Using Regular Expression to prevent XSS vulnerability is becoming complicated thus hard to maintain over time while it could leave some vulnerabilities behind. Having URL validation using regular expression is helpful in some scenarios but better not be mixed with vulnerability checks.
Solution probably is to use combination of an encoder like AntiXssEncoder.UrlEncode for encoding Query portion of the URL and QueryBuilder for the rest:
public sealed class AntiXssUrlEncoder
{
public string EncodeUri(Uri uri, bool isEncoded = false)
{
// Encode the Query portion of URL to prevent XSS attack if is not already encoded.

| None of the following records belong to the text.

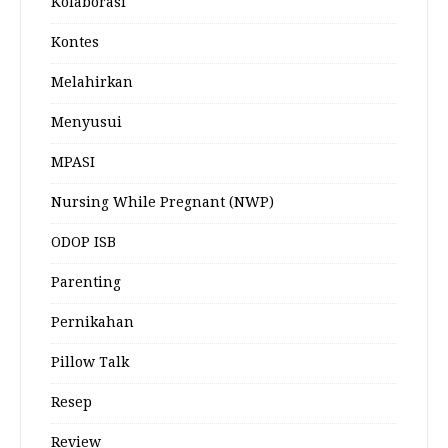
Kolaborasi
Kontes
Melahirkan
Menyusui
MPASI
Nursing While Pregnant (NWP)
ODOP ISB
Parenting
Pernikahan
Pillow Talk
Resep
Review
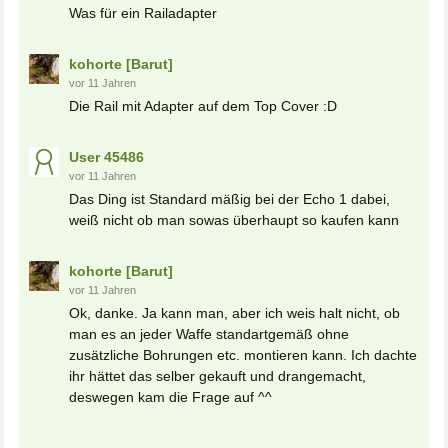
Was für ein Railadapter
kohorte [Barut]
vor 11 Jahren
Die Rail mit Adapter auf dem Top Cover :D
User 45486
vor 11 Jahren
Das Ding ist Standard mäßig bei der Echo 1 dabei,
weiß nicht ob man sowas überhaupt so kaufen kann
kohorte [Barut]
vor 11 Jahren
Ok, danke. Ja kann man, aber ich weis halt nicht, ob
man es an jeder Waffe standartgemäß ohne
zusätzliche Bohrungen etc. montieren kann. Ich dachte
ihr hättet das selber gekauft und drangemacht,
deswegen kam die Frage auf ^^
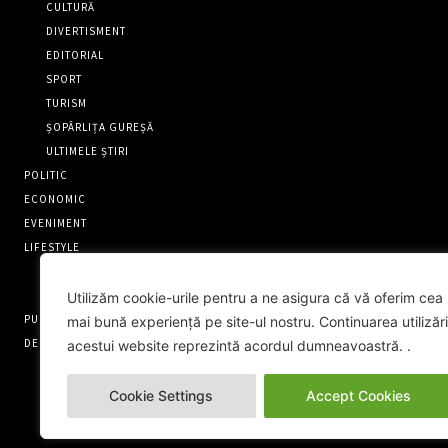
CULTURĂ
DIVERTISMENT
EDITORIAL
SPORT
TURISM
ȘOPÂRLIȚA GUREȘĂ
ULTIMELE ȘTIRI
POLITIC
ECONOMIC
EVENIMENT
LIFESTYLE
OAMENI EXTRAORDINARI
RECENZII
Utilizăm cookie-urile pentru a ne asigura că vă oferim cea
PUNCT FIX
mai bună experiență pe site-ul nostru. Continuarea utilizări
DESPRE NOI
acestui website reprezintă acordul dumneavoastră. .
CONTACT
Cookie Settings
Accept Cookies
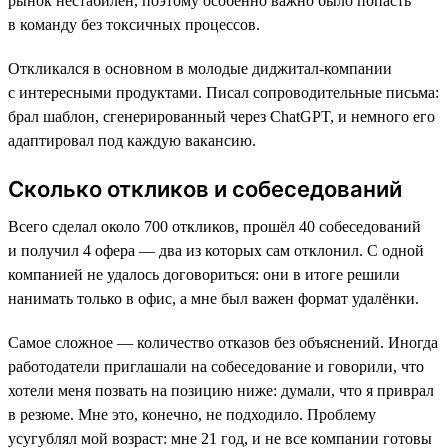
рынок нестабилен, поэтому особенно важно было попасть
в команду без токсичных процессов.
Откликался в основном в молодые диджитал-компании
с интересными продуктами. Писал сопроводительные письма:
брал шаблон, сгенерированный через ChatGPT, и немного его
адаптировал под каждую вакансию.
Сколько откликов и собеседований
Всего сделал около 700 откликов, прошёл 40 собеседований
и получил 4 офера — два из которых сам отклонил. С одной
компанией не удалось договориться: они в итоге решили
нанимать только в офис, а мне был важен формат удалёнки.
Самое сложное — количество отказов без объяснений. Иногда
работодатели приглашали на собеседование и говорили, что
хотели меня позвать на позицию ниже: думали, что я приврал
в резюме. Мне это, конечно, не подходило. Проблему
усугублял мой возраст: мне 21 год, и не все компании готовы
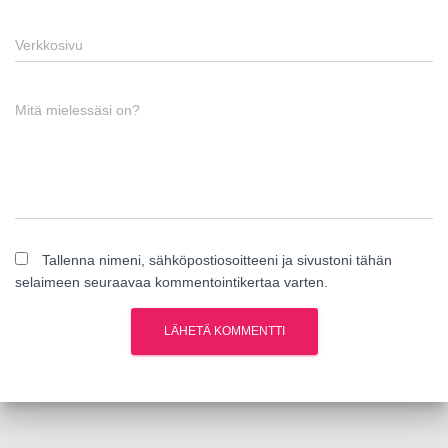
Verkkosivu
Mitä mielessäsi on?
Tallenna nimeni, sähköpostiosoitteeni ja sivustoni tähän
selaimeen seuraavaa kommentointikertaa varten.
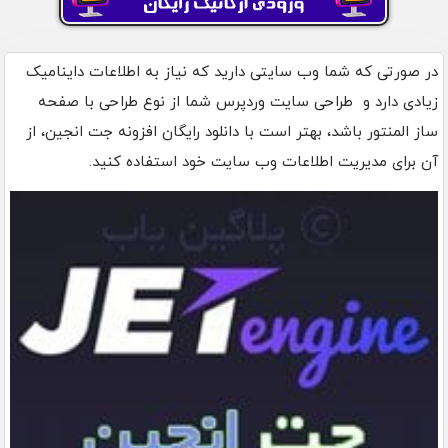
در صورتی که شما وب سایتی دارید که نیاز به اطلاعات داینامیک
زیادی دارد و طراحی سایت وردپرس شما از نوع طراحی با صفحه
ساز المنتور باشد، بهتر است با دانلود رایگان افزونه جت انجین، از
آن برای مدیریت اطلاعات وب سایت خود استفاده کنید.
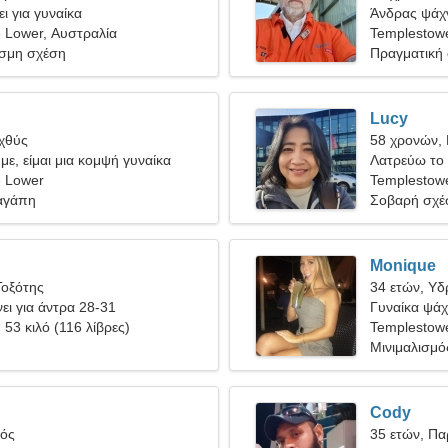
ι για γυναίκα
Άνδρας ψάχν
 Lower, Αυστραλία
Templestow
σμη σχέση
Πραγματική
Lucy
Ιχθύς
58 χρονών, 
ε, είμαι μια κομψή γυναίκα
Λατρεύω το 
 Lower
Templestow
αγάπη
Σοβαρή σχέ
Monique
Τοξότης
34 ετών, Υ
ει για άντρα 28-31
Γυναίκα ψάχν
, 53 κιλό (116 λίβρες)
Templestow
Μινιμαλισμό
Cody
γός
35 ετών, Πα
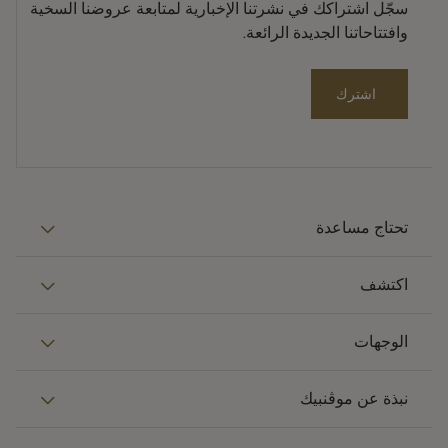
سجّل اشتراكك في نشرتنا الإخبارية لمتابعة عروضنا السخية
وافتتاحاتنا الجديدة الرائعة.
اشترك
تحتاج مساعدة
اكتشف
الوجهات
نبذة عن موڤنبيك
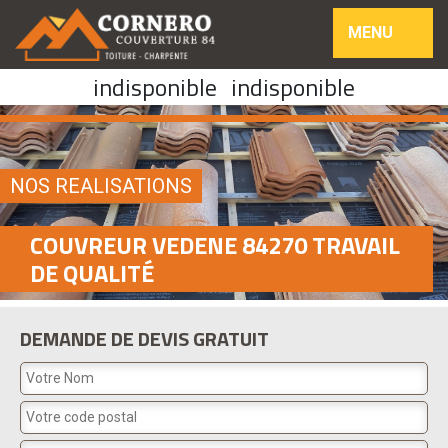
MENU
indisponible
indisponible
NOS REALISATIONS
COUVREUR VEDENE 84270 TRAVAIL
DE QUALITÉ
DEMANDE DE DEVIS GRATUIT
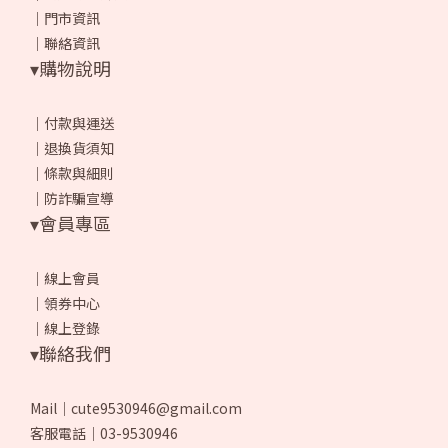
｜
門市資訊
｜
聯絡資訊
▾購物說明
｜
付款與運送
｜
退換貨須知
｜
條款與細則
｜
防詐騙宣導
▾會員專區
｜
線上會員
｜
領券中心
｜
線上登錄
▾聯絡我們
Mail｜cute9530946@gmail.com
客服電話｜03-9530946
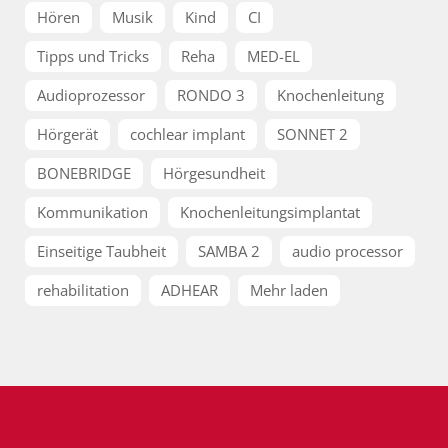
Hören
Musik
Kind
CI
Tipps und Tricks
Reha
MED-EL
Audioprozessor
RONDO 3
Knochenleitung
Hörgerät
cochlear implant
SONNET 2
BONEBRIDGE
Hörgesundheit
Kommunikation
Knochenleitungsimplantat
Einseitige Taubheit
SAMBA 2
audio processor
rehabilitation
ADHEAR
Mehr laden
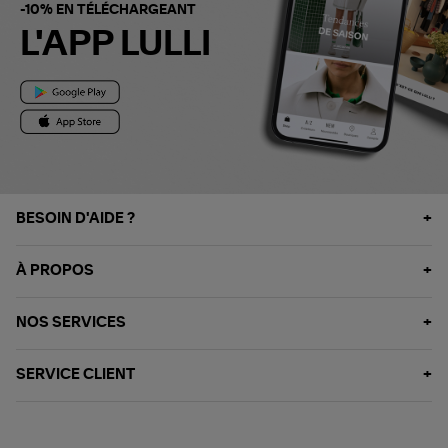
-10% EN TÉLÉCHARGEANT
L'APP LULLI
BESOIN D'AIDE ?
À PROPOS
NOS SERVICES
SERVICE CLIENT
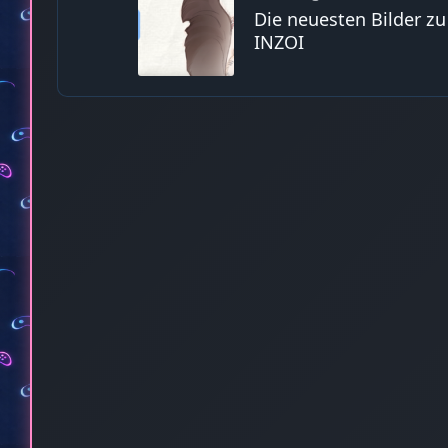
Die neuesten Bilder zu
INZOI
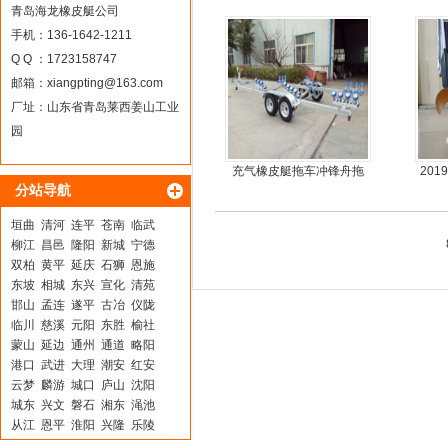
青岛海龙橡皮艇公司
手机：136-1642-1211
Q Q ：1723158747
邮箱：
xiangpting@163.com
厂址：山东省青岛莱西姜山工业
园
充气橡皮艇拖车冲锋舟拖
20
分站导航
车
动力
垣曲
清河
连平
苍南
临武
柳江
昌邑
隆阳
新城
宁德
双柏
黄平
延庆
石狮
恩施
东坡
相城
东兴
宣化
清苑
邯山
孟连
遂平
古冶
仪陇
临川
慈溪
元阳
东胜
榆社
蒙山
延边
通州
通道
略阳
港口
武进
大理
潮安
红安
云梦
麟游
城口
庐山
沈阳
城东
兴文
磐石
湘东
渑池
从江
恩平
淮阳
兴隆
乐陵
平顶山
武隆
合阳
明山
宁阳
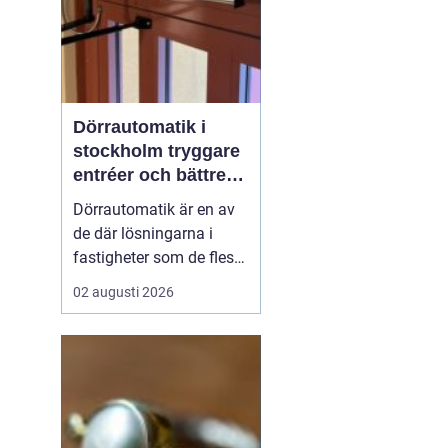
Dörrautomatik i
stockholm tryggare
entréer och bättre
tillgänglighet
Dörrautomatik är en av
de där lösningarna i
fastigheter som de flesta
tar för given tills den
02 augusti 2026
saknas eller slutar
fungera. I trapphus,
vårdlokaler, kontor och
butiker gör automatiska
dörrar vardagen enklare,
särskilt för personer med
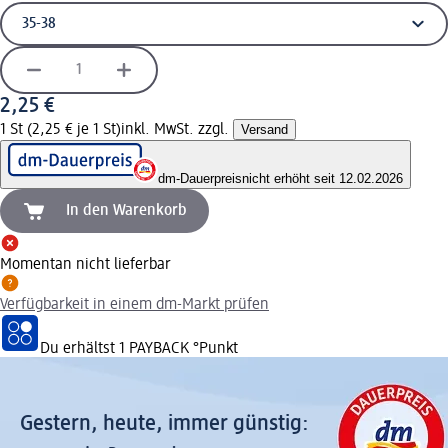
2,25 €
1 St (2,25 € je 1 St)
inkl. MwSt. zzgl.
Versand
dm-Dauerpreis
nicht erhöht seit 12.02.2026
In den Warenkorb
Momentan nicht lieferbar
Verfügbarkeit in einem dm-Markt prüfen
Du erhältst
1 PAYBACK
°Punkt
Gestern, heute, immer günstig:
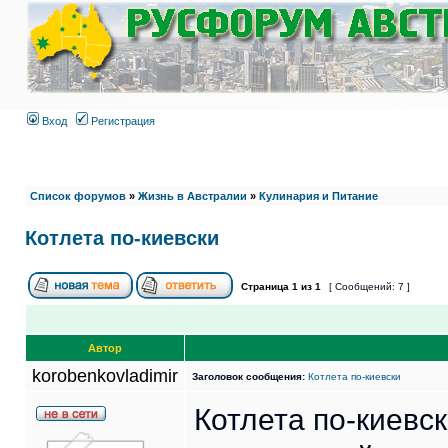
Вход
Регистрация
Список форумов
»
Жизнь в Австралии
»
Кулинария и Питание
Котлета по-киевски
Страница
1
из
1
[ Сообщений: 7 ]
Автор
korobenkovladimir
Заголовок сообщения:
Котлета по-киевски
Котлета по-киевс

Otherwise let UriBuilder take care code it.
var encodedQuery = isEncoded ? uri.Query.TrimStart('?') : AntiXssEncoder.UrlEncode(uri.Query.TrimStart('?'));
var encodedUri = new UriBuilder
{
Scheme = uri.Scheme,
Host = uri.Host,
Path = uri.AbsolutePath,
Query = encodedQuery.Trim(),
Fragment = uri.Fragment
};
if (uri.Port != 80 && uri.Port != 443)
{
encodedUri.Port = uri.Port;
}
return encodedUri.ToString();
}
public static string Encode(string uri)
{
var baseUri = new Uri(uri);
var antiXssUrlEncoder = new AntiXssUrlEncoder();
return antiXssUrlEncoder.EncodeUri(baseUri);
}
}
You may need to include white listing to exclude some characters from encoding. That could become helpful for particular sites.
HTML Encoding the page that render the URL is another thing you may need to consider too.
BTW. Please note that encoding URL may break Web Parameter Tampering so the encoded link may appear not working as expected.
Also, you need to be careful about double encoding
P.S. AntiXssEncoder.UrlEncode was better be named AntiXssEncoder.EncodeForUrl to be more descriptive. Basically, It encodes a string for URL not encode a given URL and return usable URL.
You could use a hex code to convert the entire URL and send it to your server. That way the client would not understand the content in the first glance. After reading the content, you could decode the content URL = ? and send it to the browser.
Allowing a URL and allowing JavaScript are 2 different things.